> [Exercise goal]: From the entries below, extract every line that includes the word "Arthur".

**********

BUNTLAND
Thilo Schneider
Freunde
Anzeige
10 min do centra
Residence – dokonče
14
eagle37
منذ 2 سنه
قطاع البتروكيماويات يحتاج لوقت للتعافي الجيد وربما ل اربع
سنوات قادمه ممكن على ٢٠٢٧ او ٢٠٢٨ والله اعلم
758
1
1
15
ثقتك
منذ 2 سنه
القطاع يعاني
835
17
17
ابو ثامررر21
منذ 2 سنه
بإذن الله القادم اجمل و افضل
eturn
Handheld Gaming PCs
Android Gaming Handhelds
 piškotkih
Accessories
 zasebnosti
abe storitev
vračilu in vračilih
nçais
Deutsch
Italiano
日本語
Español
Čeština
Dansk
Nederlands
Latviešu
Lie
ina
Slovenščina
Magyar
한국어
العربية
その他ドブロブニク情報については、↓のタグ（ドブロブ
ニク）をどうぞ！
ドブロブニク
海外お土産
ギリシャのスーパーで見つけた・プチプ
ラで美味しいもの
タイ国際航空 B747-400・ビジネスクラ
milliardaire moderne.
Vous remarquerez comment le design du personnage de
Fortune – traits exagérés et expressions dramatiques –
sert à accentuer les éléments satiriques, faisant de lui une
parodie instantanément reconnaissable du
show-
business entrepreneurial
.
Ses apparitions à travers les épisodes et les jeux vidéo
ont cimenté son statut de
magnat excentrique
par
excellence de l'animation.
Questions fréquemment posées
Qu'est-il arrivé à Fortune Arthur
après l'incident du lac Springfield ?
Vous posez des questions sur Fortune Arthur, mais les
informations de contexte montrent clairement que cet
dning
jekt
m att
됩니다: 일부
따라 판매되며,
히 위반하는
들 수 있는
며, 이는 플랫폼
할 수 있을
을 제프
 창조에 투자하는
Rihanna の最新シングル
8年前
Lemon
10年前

**********

> [Result of this task]:
Qu'est-il arrivé à Fortune Arthur
Vous posez des questions sur Fortune Arthur, mais les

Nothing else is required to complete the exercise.